A ‘Silicon Valley’ Guerrilla Marketing Campaign Is Placing Fake Results On Google

Chief among the many wonderful components of HBO’s Silicon Valley — heroically elaborate dick jokes, the simple presence of Martin Starr, a rotating cast of excellent guest stars — is its keen understanding of technology and the scene surrounding it. While most shows can’t even muster a believable computer display monitor, Silicon Valley has tossed off timely and savvy jokes about Uber, Google Glass, and the Apple Maps debacle. It’s clearly made by people who “get” the parody-ready start-up culture that’s taken over the Bay Area like a plague, and that same industry hipness has now extended to their advertising campaigns.

Type in “silicon valley” or “silicon valley HBO” to Google, scroll down a touch, and beneath the official show website and the page for a regular publication chronicling the goings-on in the tech-saturated coastal community, there’s a panel of news items. “Stanford Robotics Reports ‘Bam-Bot’ Damaged In Field Testing,” “Are Hooli shares on a tear? Bloomberg West’s Emily Change and Brad Stone have the scoop…” and “Introducing Jack ‘Action Jack’ Barker!” all appear in this mini-window, but something’s not quite right. Regular Silicon Valley viewers will recognize these as plot points from Sunday night’s third-season premiere episode, which found the Pied Piper founders once again shackled to an eccentric new interloper on their business. The ad team put their most creative guerrilla marketing campaign to date right where everyone could see it, on the most-used search engine on the internet.
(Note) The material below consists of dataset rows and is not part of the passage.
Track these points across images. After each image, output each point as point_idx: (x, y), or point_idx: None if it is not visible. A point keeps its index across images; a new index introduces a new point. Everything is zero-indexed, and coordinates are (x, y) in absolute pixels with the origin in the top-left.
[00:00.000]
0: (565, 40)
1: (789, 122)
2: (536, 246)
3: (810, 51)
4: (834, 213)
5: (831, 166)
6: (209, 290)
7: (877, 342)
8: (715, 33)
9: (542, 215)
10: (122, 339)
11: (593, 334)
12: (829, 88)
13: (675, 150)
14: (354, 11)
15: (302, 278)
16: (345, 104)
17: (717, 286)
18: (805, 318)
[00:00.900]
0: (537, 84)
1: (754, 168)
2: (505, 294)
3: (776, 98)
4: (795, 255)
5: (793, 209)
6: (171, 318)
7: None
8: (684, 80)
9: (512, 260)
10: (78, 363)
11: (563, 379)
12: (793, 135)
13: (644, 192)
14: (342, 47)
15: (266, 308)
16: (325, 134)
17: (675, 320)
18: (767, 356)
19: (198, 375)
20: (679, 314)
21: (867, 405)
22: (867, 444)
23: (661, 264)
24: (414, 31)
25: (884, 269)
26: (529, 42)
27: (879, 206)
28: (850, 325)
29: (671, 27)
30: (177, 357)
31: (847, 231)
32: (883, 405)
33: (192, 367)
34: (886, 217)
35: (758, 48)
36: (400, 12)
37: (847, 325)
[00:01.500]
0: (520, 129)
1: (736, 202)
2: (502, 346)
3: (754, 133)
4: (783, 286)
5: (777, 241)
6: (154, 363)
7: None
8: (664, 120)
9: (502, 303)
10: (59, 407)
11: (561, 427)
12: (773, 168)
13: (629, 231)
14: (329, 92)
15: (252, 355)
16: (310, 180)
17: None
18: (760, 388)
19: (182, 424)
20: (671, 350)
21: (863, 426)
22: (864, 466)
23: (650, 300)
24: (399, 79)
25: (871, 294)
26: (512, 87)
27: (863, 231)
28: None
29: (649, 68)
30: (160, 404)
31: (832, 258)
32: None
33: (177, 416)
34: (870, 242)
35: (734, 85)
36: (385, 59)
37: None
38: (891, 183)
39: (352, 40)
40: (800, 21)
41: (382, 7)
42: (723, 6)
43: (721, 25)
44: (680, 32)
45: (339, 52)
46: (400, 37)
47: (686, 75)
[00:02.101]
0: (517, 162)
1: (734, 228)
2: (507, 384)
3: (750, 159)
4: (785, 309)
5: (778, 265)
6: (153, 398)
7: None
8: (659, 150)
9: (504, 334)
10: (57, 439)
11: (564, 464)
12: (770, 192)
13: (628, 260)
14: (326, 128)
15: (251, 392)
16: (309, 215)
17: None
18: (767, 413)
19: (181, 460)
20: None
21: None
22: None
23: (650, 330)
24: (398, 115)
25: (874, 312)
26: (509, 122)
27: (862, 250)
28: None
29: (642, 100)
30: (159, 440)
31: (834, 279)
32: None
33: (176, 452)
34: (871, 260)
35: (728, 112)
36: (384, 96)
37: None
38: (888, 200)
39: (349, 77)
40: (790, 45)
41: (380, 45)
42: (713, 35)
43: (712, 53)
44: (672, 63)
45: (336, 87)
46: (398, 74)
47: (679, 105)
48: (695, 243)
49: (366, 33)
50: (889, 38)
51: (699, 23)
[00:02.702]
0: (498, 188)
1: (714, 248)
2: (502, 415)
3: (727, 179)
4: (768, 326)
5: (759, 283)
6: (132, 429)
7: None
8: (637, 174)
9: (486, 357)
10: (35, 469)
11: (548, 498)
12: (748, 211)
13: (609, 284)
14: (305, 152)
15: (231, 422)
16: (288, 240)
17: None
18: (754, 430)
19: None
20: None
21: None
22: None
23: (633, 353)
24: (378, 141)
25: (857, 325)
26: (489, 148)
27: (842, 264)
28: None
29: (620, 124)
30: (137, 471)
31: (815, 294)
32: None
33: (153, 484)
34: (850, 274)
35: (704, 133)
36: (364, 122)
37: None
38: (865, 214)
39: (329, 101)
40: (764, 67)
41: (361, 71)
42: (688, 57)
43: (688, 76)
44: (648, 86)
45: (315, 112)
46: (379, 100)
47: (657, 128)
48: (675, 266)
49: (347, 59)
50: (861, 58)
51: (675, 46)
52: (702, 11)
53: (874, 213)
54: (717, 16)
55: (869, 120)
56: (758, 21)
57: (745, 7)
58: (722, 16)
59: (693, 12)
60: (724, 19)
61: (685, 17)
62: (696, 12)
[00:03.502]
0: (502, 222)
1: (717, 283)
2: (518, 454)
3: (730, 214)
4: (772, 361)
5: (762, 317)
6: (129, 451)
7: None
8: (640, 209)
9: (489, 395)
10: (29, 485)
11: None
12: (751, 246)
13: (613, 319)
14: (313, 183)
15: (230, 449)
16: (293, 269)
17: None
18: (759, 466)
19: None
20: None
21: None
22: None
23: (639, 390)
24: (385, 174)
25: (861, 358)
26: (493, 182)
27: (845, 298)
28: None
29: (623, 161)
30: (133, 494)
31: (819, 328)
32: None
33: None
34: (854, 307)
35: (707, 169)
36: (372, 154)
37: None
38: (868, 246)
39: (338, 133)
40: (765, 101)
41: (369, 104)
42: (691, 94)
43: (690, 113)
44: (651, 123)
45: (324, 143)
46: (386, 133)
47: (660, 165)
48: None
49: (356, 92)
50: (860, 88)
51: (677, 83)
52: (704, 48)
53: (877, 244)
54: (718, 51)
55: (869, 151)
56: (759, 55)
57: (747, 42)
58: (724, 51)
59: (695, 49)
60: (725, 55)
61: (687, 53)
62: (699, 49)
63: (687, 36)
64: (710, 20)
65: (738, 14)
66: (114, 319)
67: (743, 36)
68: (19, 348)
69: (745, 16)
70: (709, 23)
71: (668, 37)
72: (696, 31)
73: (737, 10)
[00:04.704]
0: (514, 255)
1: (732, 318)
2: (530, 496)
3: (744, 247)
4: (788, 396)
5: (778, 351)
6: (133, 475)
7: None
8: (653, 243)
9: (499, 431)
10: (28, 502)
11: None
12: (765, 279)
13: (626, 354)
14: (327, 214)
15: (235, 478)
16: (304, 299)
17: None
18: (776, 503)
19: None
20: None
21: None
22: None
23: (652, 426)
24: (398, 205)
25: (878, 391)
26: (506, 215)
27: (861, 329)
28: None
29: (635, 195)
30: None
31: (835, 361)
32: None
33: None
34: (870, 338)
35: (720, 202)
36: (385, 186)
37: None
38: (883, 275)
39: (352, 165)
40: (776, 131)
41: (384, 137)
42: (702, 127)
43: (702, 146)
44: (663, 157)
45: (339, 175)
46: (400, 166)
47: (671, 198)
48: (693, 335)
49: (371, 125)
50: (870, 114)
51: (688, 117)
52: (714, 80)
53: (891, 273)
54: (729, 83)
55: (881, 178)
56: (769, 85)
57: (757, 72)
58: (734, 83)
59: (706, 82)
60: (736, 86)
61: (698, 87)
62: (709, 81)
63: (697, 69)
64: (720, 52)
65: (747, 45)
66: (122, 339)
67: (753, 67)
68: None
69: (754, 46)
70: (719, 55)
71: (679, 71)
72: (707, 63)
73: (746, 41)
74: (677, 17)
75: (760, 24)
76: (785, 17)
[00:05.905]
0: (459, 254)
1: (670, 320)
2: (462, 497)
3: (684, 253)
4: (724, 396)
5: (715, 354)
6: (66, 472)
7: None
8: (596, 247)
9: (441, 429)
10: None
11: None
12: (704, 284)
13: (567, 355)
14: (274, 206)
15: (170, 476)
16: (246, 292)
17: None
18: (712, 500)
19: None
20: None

The advertisers have committed pretty fully to the bit, even throwing up the fake tech-news site Code Rag as a home for their fake news stories, and recording a forty-second video clip from a fictitious tech-finances newscast. It’s always entertaining to see ad firms exercise a little creativity in the format and content of what ultimately boils down to an extended commercial, and Silicon Valley proves that their industry know-how goes beyond their scripts.